**Work request**
Beginning with the line that has "181 383 6.81", please write out the remaining lines of the material exactly, the last one included.

**Records provided**
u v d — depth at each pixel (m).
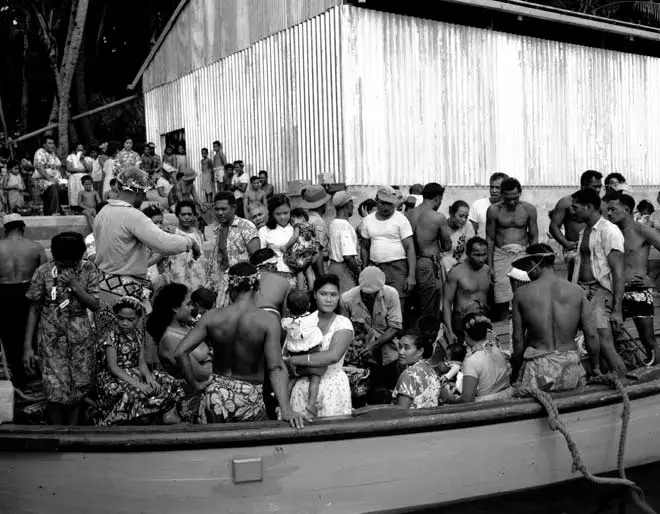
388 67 13.92
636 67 17.53
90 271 6.46
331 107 13.88
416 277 9.70
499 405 6.00
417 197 12.41
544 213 16.03
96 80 29.92
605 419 6.47
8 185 16.45
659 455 6.88
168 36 19.11
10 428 5.50
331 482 5.54
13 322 8.52
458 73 14.70
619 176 10.52
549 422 5.98
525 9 14.73
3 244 8.43
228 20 16.83
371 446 5.61
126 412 6.26
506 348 9.04
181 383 6.81
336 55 13.73
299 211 8.78
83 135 27.28
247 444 5.34
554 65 16.11
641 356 8.90
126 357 6.33
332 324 6.12
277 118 15.41
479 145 15.00
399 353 7.59
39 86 28.36
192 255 8.55
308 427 5.43
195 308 7.59
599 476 6.55
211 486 5.35
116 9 28.62
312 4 14.27
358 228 10.11
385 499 5.68
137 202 6.82
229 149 17.05
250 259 7.23
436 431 5.77
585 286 8.02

**Solution for this task**
181 383 6.81
336 55 13.73
299 211 8.78
83 135 27.28
247 444 5.34
554 65 16.11
641 356 8.90
126 357 6.33
332 324 6.12
277 118 15.41
479 145 15.00
399 353 7.59
39 86 28.36
192 255 8.55
308 427 5.43
195 308 7.59
599 476 6.55
211 486 5.35
116 9 28.62
312 4 14.27
358 228 10.11
385 499 5.68
137 202 6.82
229 149 17.05
250 259 7.23
436 431 5.77
585 286 8.02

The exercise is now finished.